**Provided material:**
# # #
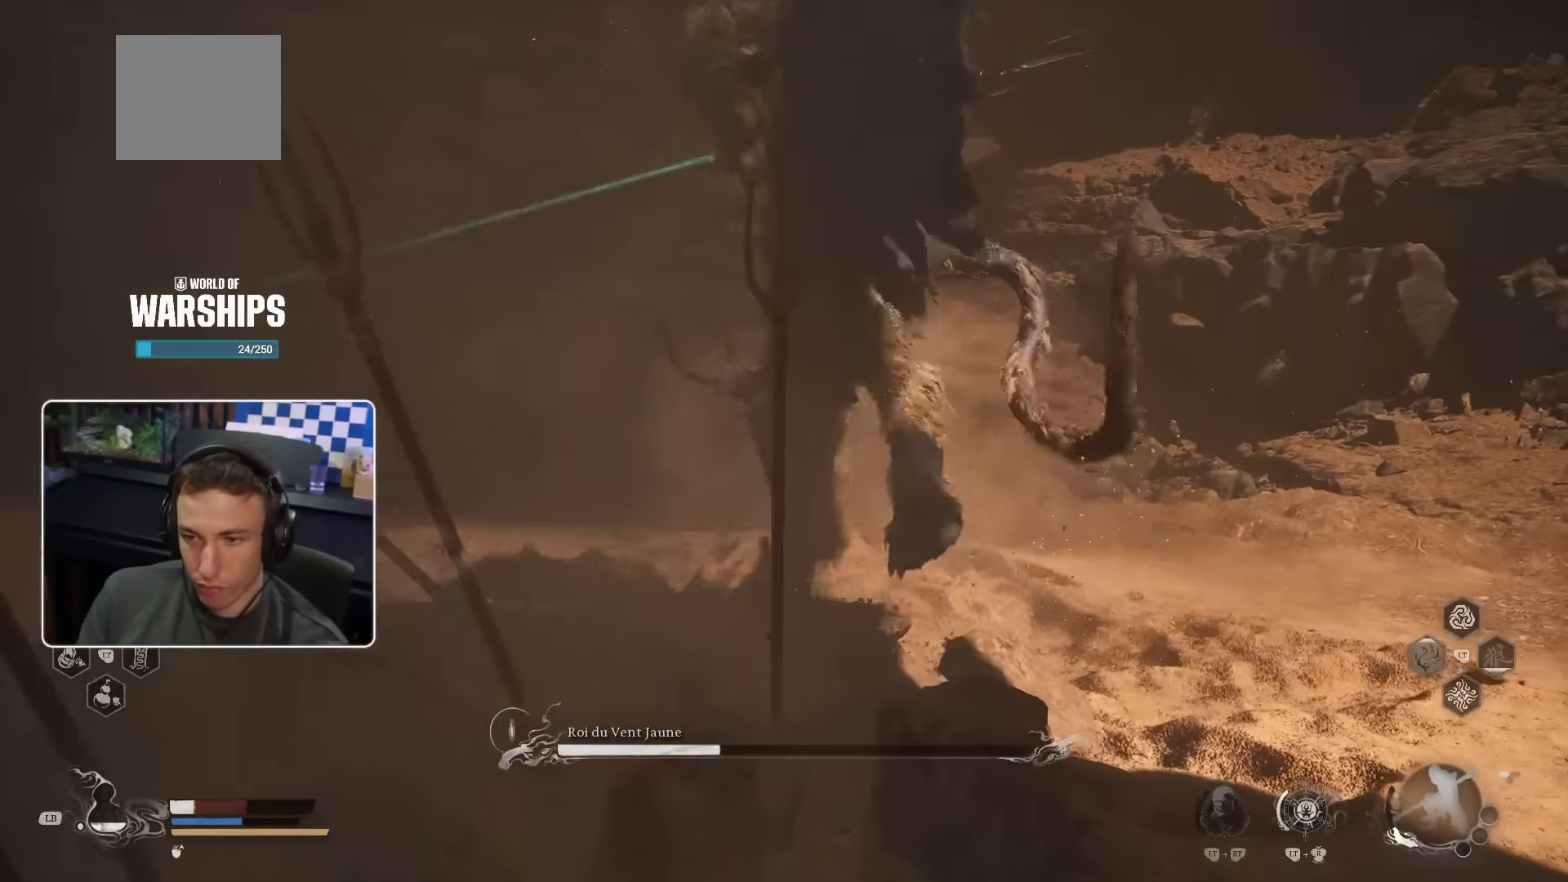
{"buttons": [], "left_stick": "right", "right_stick": "center", "events": [[116, "left_stick", "up"], [266, "left_stick", "up-right"], [400, "left_stick", "right"]]}
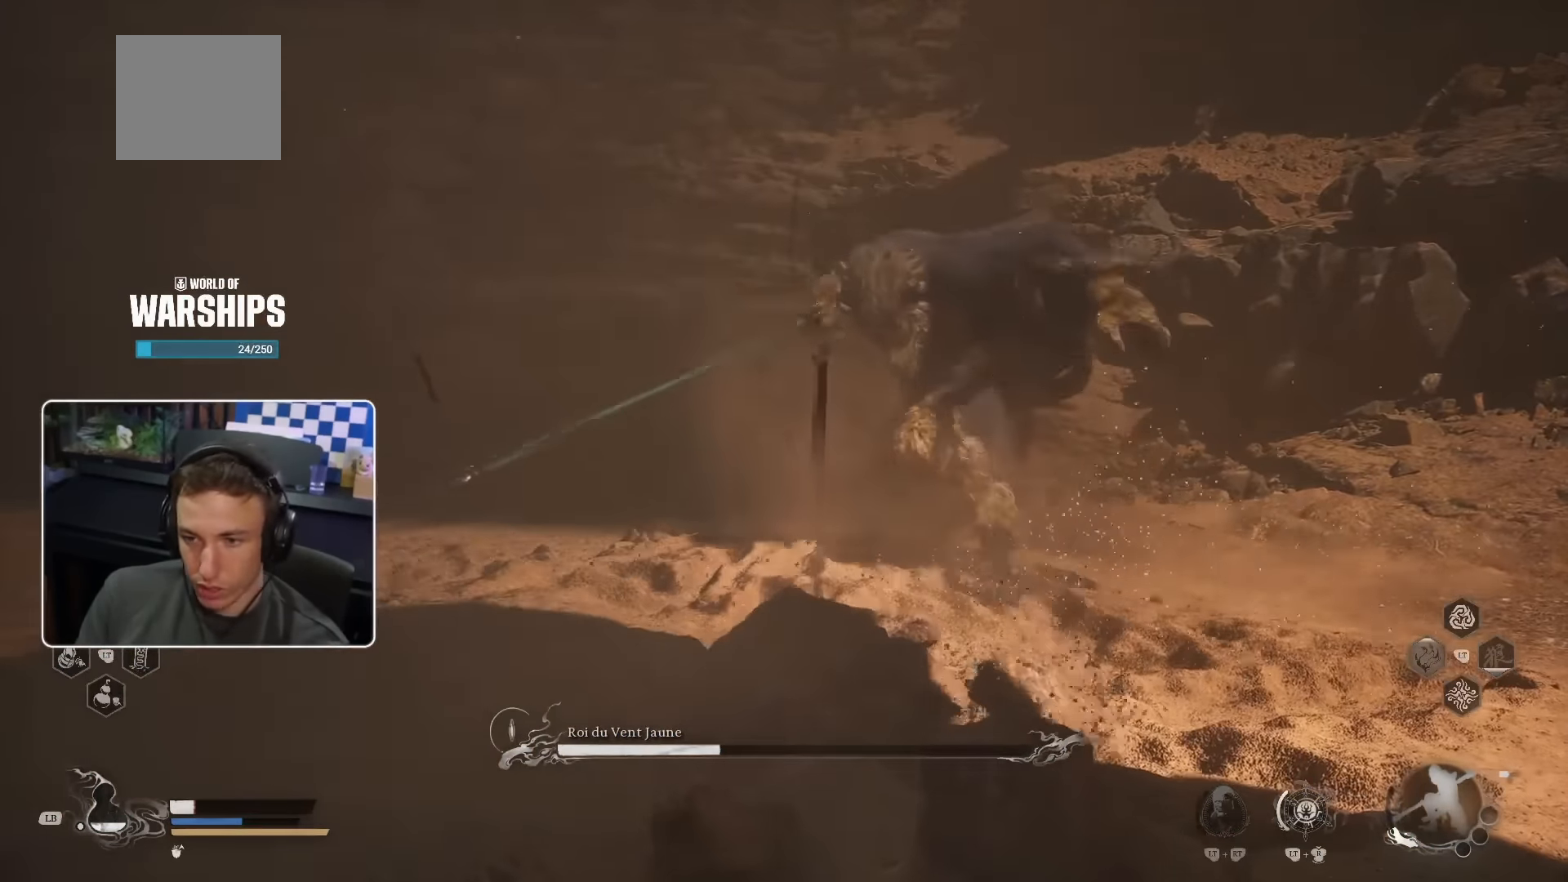
{"buttons": [], "left_stick": "down-right", "right_stick": "center", "events": [[16, "left_stick", "down-right"]]}
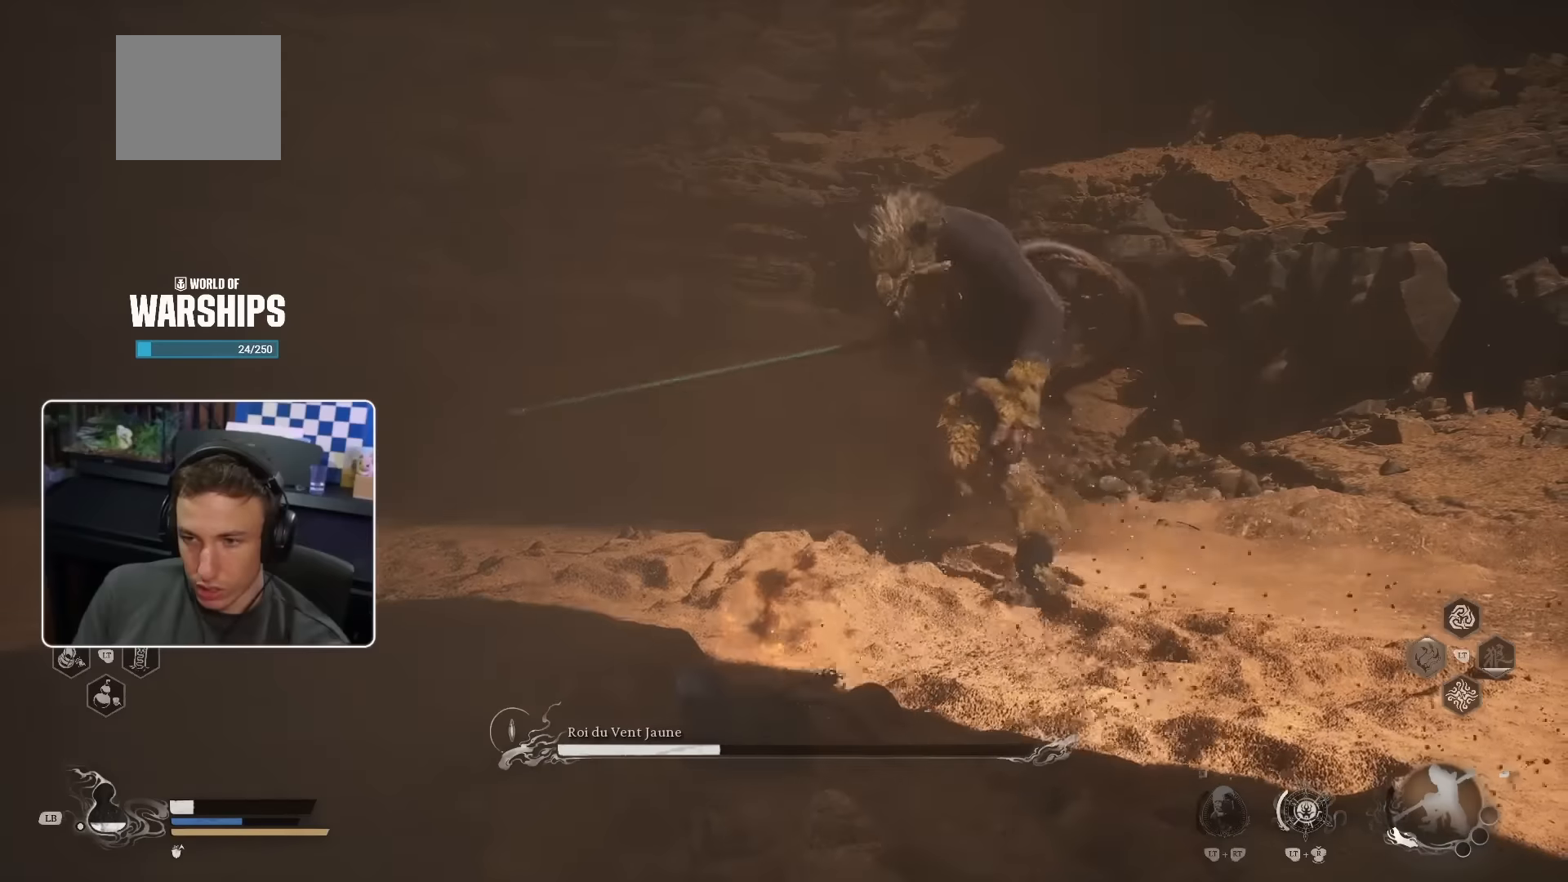
{"buttons": [], "left_stick": "down-right", "right_stick": "center", "events": [[183, "L1", "down"], [316, "L1", "up"]]}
# # #
**About this task:**
Copy each line above exactly, with no images.

**Answer box:**
{"buttons": [], "left_stick": "right", "right_stick": "center", "events": [[116, "left_stick", "up"], [266, "left_stick", "up-right"], [400, "left_stick", "right"]]}
{"buttons": [], "left_stick": "down-right", "right_stick": "center", "events": [[16, "left_stick", "down-right"]]}
{"buttons": [], "left_stick": "down-right", "right_stick": "center", "events": [[183, "L1", "down"], [316, "L1", "up"]]}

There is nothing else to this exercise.